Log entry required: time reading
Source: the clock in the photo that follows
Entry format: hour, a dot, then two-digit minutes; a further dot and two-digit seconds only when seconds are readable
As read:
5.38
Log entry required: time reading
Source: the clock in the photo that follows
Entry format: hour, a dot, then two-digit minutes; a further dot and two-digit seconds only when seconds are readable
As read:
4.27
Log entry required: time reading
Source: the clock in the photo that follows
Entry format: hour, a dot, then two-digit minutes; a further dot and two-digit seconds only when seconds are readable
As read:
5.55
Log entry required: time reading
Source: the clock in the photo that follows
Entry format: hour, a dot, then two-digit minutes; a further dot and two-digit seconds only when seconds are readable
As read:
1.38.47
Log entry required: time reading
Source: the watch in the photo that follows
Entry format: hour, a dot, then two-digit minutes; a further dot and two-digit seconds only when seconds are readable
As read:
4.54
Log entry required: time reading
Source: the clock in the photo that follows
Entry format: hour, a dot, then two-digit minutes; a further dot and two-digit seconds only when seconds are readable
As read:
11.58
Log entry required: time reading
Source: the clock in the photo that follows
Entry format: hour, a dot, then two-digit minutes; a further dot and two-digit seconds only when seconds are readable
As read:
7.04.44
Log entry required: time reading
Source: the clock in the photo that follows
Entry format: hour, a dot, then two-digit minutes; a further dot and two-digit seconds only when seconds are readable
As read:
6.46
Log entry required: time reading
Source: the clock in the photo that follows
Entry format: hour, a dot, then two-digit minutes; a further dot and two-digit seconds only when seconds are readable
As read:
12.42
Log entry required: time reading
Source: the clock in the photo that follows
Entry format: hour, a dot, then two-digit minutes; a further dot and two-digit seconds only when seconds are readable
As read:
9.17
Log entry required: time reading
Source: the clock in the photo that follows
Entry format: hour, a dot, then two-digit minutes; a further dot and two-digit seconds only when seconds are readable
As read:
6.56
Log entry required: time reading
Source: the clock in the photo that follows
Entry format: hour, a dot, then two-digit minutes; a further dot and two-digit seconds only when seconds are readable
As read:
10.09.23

● TO BE DONE
Locate each line in the material above that contains the word "watch" and copy those lines out. Case counts.

● CORRECT OUTPUT
Source: the watch in the photo that follows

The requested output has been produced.